Nature Genetics 44, 7 doi: 10.1038/ng.2307

前兆を伴わない片頭痛は、片頭痛の中で最も頻度の高い病型であり、反復性の、日常生活に支障が出る頭痛と、それに伴う自律神経症状を特徴とする。このタイプの片頭痛に関連する頻度の高い遺伝子多型を同定するために、診療機関に受診したドイツ人およびオランダ人の、前兆の見られない片頭痛罹患者2,326人と、同集団の対照群4,580人において、ゲノムワイド関連解析を行った。その結果、P値が1×10−5未満である2つ以上のSNPを含む12か所の座位を選択し、これらの座位に含まれるSNPについて罹患者2,508人と対照2,652人における関連の再現性を調べた。そのうちの2つの座位のSNPは確かな関連の再現性を示した。1つの座位は1q22(MEF2D内部、再現性確認解析のP=4.9×10−4、メタ解析のP=7.06×10−11)である。もう1つは3p24(TGFBR2近く、再現性確認解析のP=1.0×10−4、メタ解析のP=1.17×10−9)である。

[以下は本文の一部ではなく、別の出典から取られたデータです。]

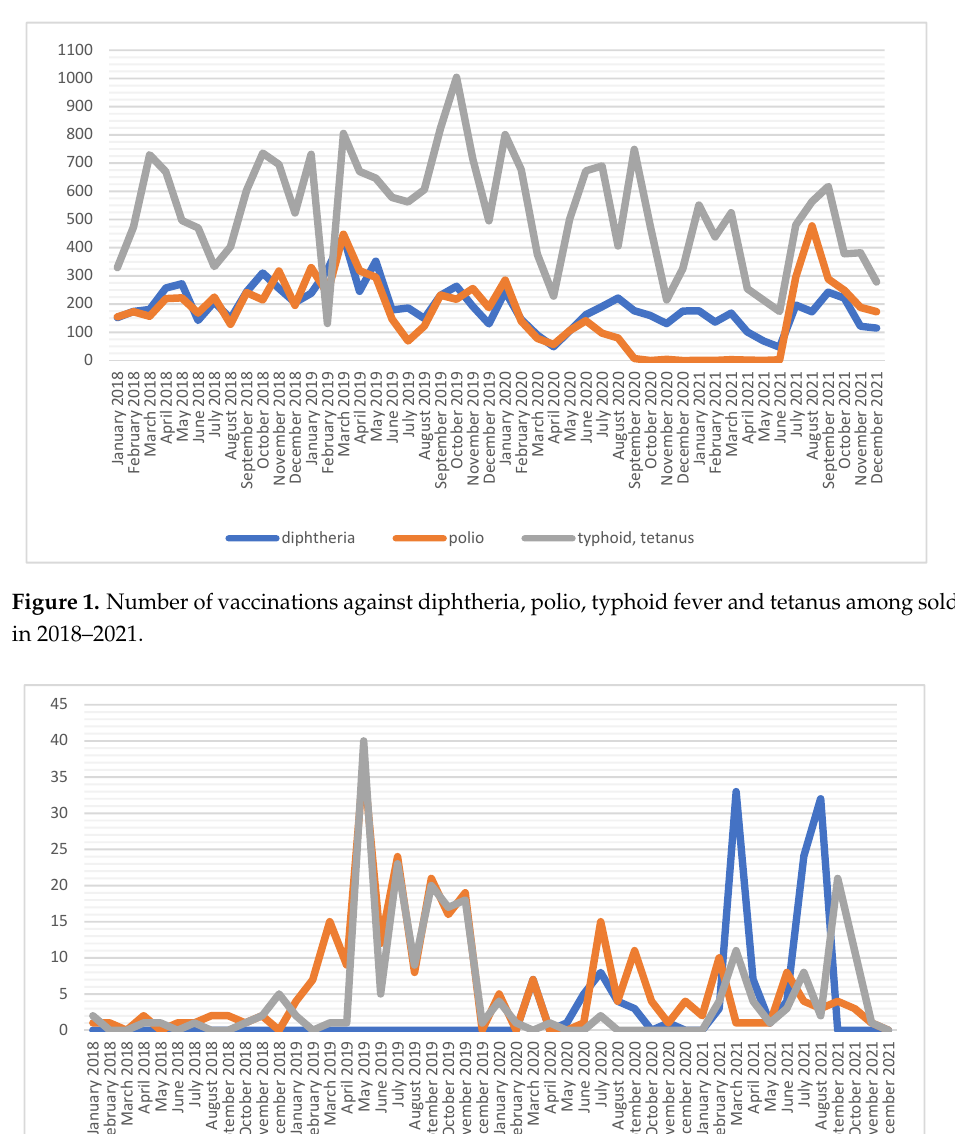
Figure 3. Number of vaccinations against measles, mumps, rubella and chickenpox among soldiers in 2018–2021. Soldiers serving abroad are vaccinated against rabies, tick-borne encephalitis (TBE) and meningococcal disease. The number of injections performed for the above-mentioned vaccinations varies; however, there is a noticeable similarity in the curve distribution (Fig- ure 4). The number of injections against tick-borne encephalitis was, on average, almost two times higher than those against rabies or meningococcal disease in 2018. The highest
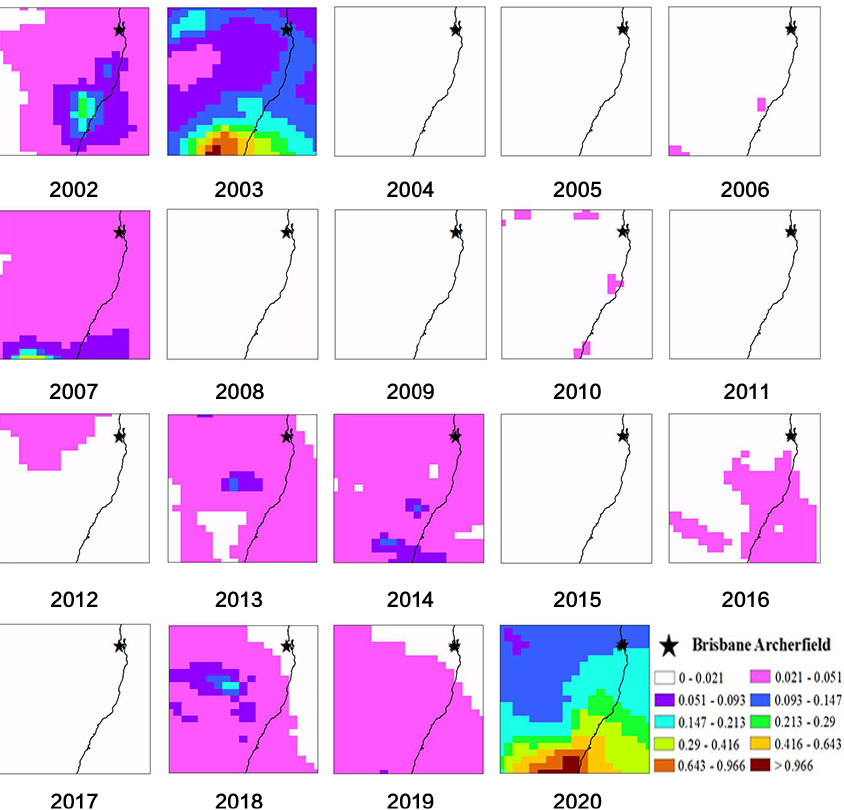
Figure 11. The spatial distribution of aerosol optical depth (AOD) of organic carbon (OC) in eastern Australia during January from 2002 to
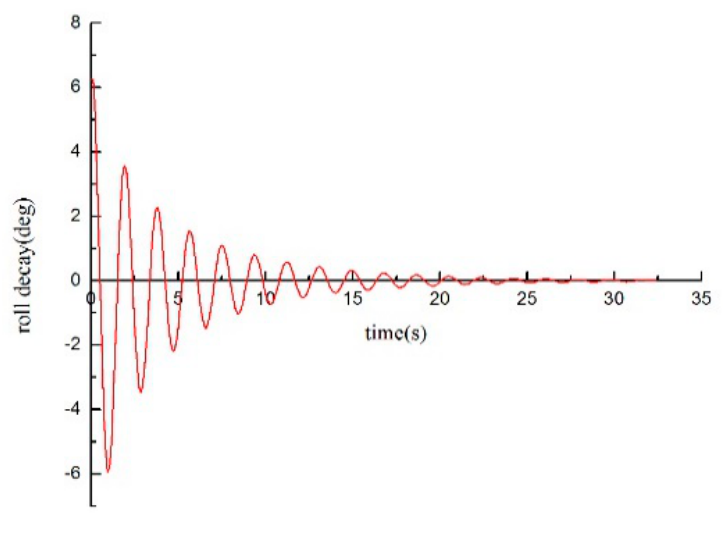
Figure 9. Decay curve of the roll motion.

その他にも、PHACTR1ASTN2の座位に存在するSNPで再現性が示唆された(前者の場合、再現性確認解析のP=0.01、メタ解析のP=3.20×10−8。後者、0.02、3.86×10−8)。さらに、これまでに片頭痛座位であると報告されている2座位、TRPM8およびLRP1の内部もしくは近傍における疾患との関連も確認した。今回の研究成果は、前兆のない片頭痛に対する感受性座位を初めて明らかにしたものであり、この衰弱性神経疾患についての知識を深めるものである。